Saturday, September 22, 2007

Another note (on Hegel and the dead)

A better way of putting what I was getting at in my notes is featured in this (other) note:

-There is no thinking that would not already be thinking the death of the thing. One-sided thinking is a thinking that only respects the life of the object. It fails to see that the death of the thing is as important for and constitutive of its life as life itself. Overcoming life by the recuperation of death into life is the fundamental action of a thinking that raises the thing to the level of the Concept. As such, it must think the death of the thing, and think it as (as we already said), already present in the life of the thing. (For death and life, one can substitute being and nothingness: we're using Hegel's earlier Schellingian vocabulary that one finds in his essay on "Love," for example, because that gets at what he later calls "negativity" in a more concrete metaphorical manner.) The thinking of the death of the thing as already present in the life of the thing is, in a sense, killing it, killing the one-sided conception of life, pure life, that one attributes to it. Thought in the opposite way, one-sided thinking is attributing life to the object. A thinking that refuses the Concept and therefore produces phenomenality, appearance (as separated from essence), would be a thinking that attributed (only) life to the thing.

3 comments:

Anonymous said...

I encountered your blog using google's blog search. As a high school student who's just scratching the surface of continental philosophy, it has been really useful.

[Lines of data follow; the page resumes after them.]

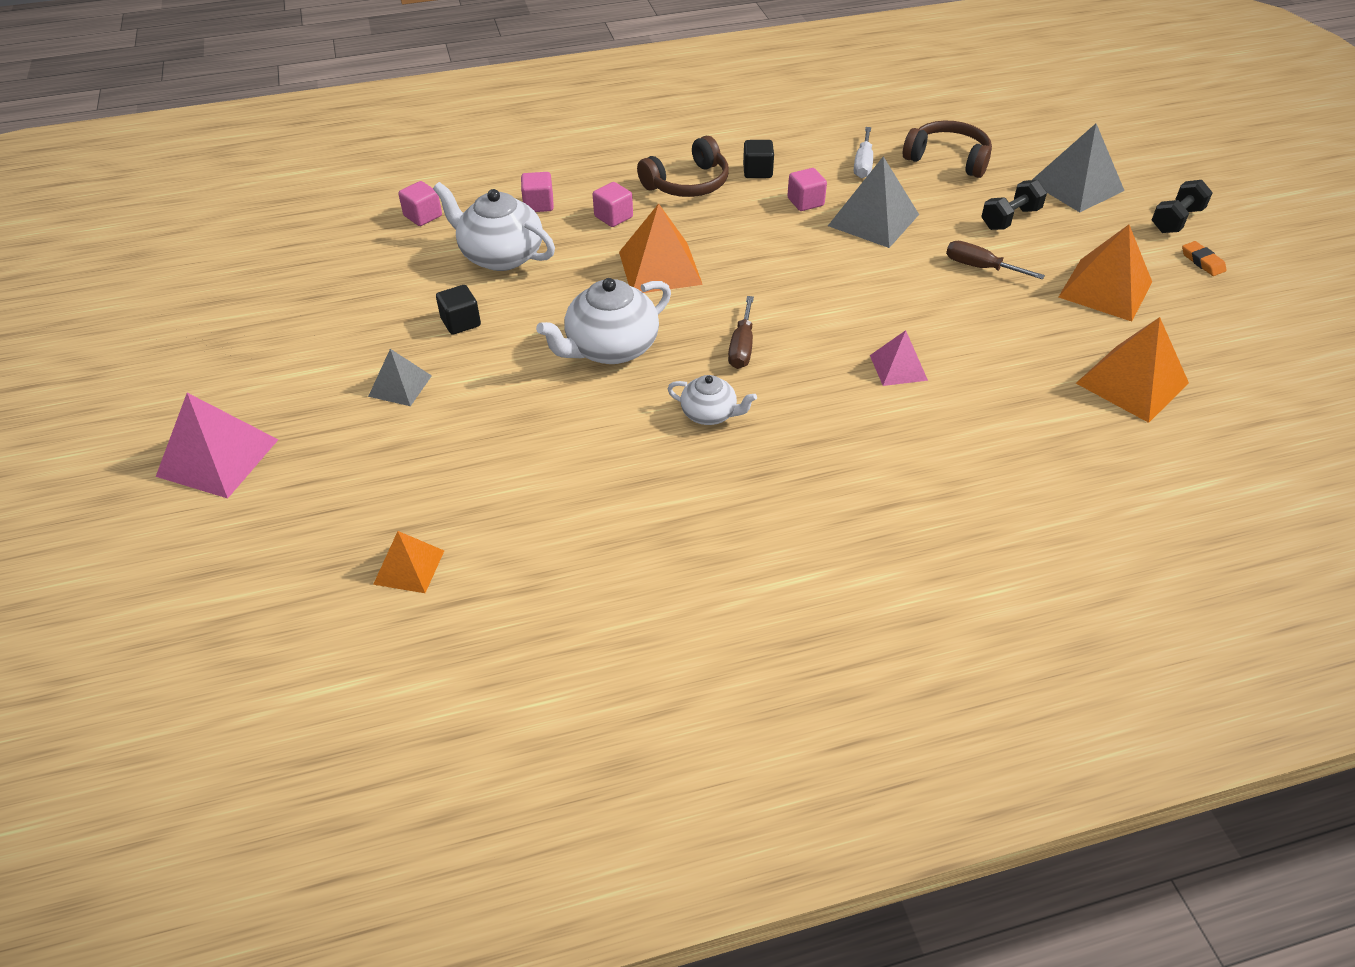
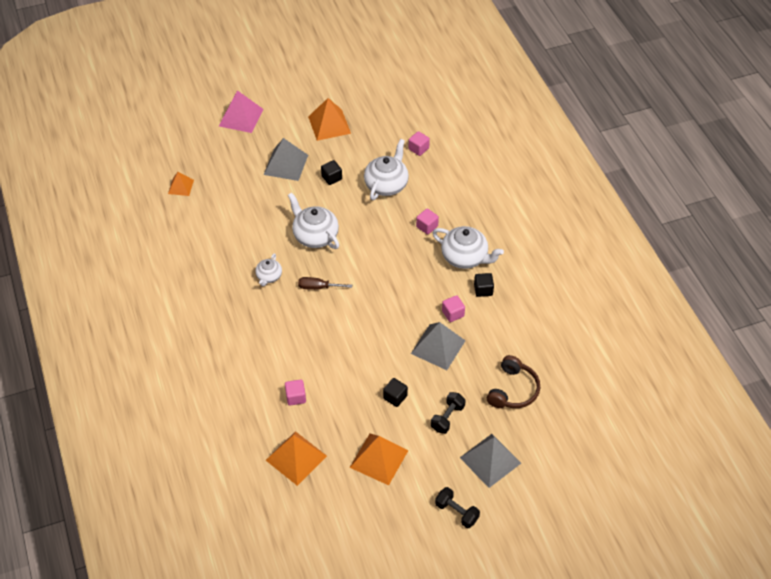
camera: 85 degrees right, 5 degrees up
grey pyramid [368,349,432,406] -> grey pyramid [264,138,308,181], size x1.71
pink cube [521,172,554,212] -> pink cube moved to [285,379,306,406]
orange pyramid [619,204,703,293] -> orange pyramid moved to [308,98,351,141]
brown headphones [637,136,729,197] -> white teapot [432,226,504,269]
white screwdriver [854,127,873,178] -> none
pink pyramid [870,330,928,386] -> none
brown screwdriver [946,241,1045,279] -> black cube [383,378,408,407]
black dumbbell [981,180,1047,230] -> black dumbbell turned 75 degrees clockwise [431,392,466,434]
orange eraser [1182,241,1227,276] -> none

I've read a good chunk of Zizek, but if I were to try to read Hegel and Heidegger, where, in your opinion, should I start?

Thanks

Michael said...

Geez, what a question! For Heidegger, I'll copy on this blog a great 3 page reflection he has in his book The Phenomenology of Religious Life which is a great intro, so read that sometime (the rest of the book isn't as helpful for getting into Heidegger), but besides that a good place to start is "What is Metaphysics?" and "The End of Philosophy and the Task of Thinking," as well as just the very first few pages of the Intro to Being and Time--all of which can be found in the great cheap book Basic Writings edited by David Farrell Krell. There's a lot you can't understand at first, but my suggestion, as with Hegel, is just to skim widely so you get the feel for the thinking going on and the main issues he's raising. Only after you get that will something like Being and Time make sense.
As for Hegel, the Introduction (NOT the preface) to the Phenomenology of Spirit is a good place to start, probably after reading his early writing on "Love," which gives you a flavor of what he's working through (you can find the latter in The Hegel Reader). I also recommend reading (just) Kant's Introduction to his Critique of Pure Reason, which will give you a sense of what Hegel is reacting to.